__SUPPLIED RECORDS__.
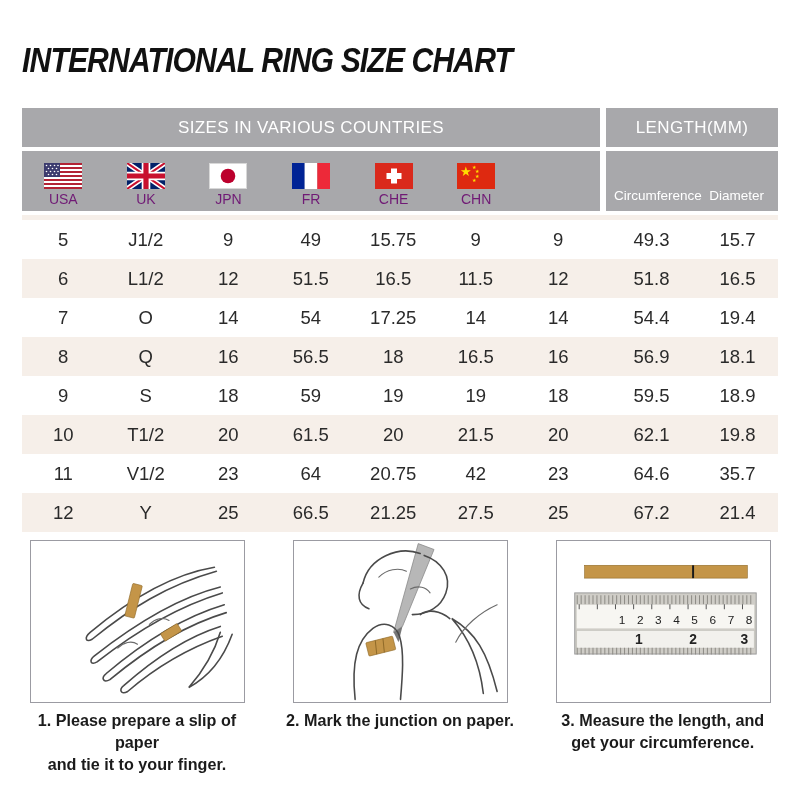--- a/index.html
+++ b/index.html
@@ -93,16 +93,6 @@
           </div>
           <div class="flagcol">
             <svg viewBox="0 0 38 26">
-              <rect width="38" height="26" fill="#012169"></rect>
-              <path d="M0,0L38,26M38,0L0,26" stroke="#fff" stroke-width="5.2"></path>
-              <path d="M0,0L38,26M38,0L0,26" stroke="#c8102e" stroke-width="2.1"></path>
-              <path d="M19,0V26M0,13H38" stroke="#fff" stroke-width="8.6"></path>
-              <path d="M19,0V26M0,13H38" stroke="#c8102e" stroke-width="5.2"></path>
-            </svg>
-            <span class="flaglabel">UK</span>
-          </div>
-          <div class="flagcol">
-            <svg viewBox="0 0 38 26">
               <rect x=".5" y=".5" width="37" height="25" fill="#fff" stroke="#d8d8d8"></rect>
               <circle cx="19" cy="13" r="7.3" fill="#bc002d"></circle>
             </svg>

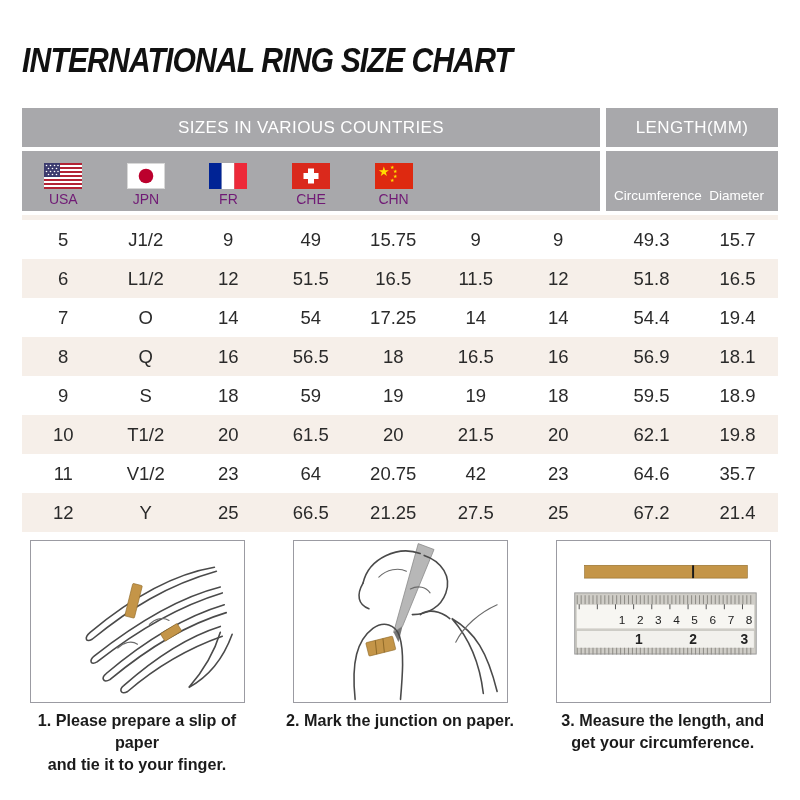--- a/index.html
+++ b/index.html
@@ -21,7 +21,7 @@
            padding-bottom:5px;gap:3px;}
   .flagcol svg{width:38px;height:26px;display:block;}
   .flaglabel{font-size:14px;color:#701a75;line-height:1;}
-  .lencols{display:flex;align-items:flex-end;justify-content:space-between;
+  .lencols{display:flex;align-items:flex-end;justify-content:flex-start;
            height:100%;padding:0 14px 8px 8px;box-sizing:border-box;font-size:13.5px;}
   .beige-strip{height:5px;background:var(--row-beige,#f6efe9);margin-top:4px;}
   .tbody{margin-top:0;}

__HOW TO COMPLETE THIS TASK__. Copy each line in the entries above where "justify" turns up.

__ANSWER AREA__.
-  .lencols{display:flex;align-items:flex-end;justify-content:space-between;
+  .lencols{display:flex;align-items:flex-end;justify-content:flex-start;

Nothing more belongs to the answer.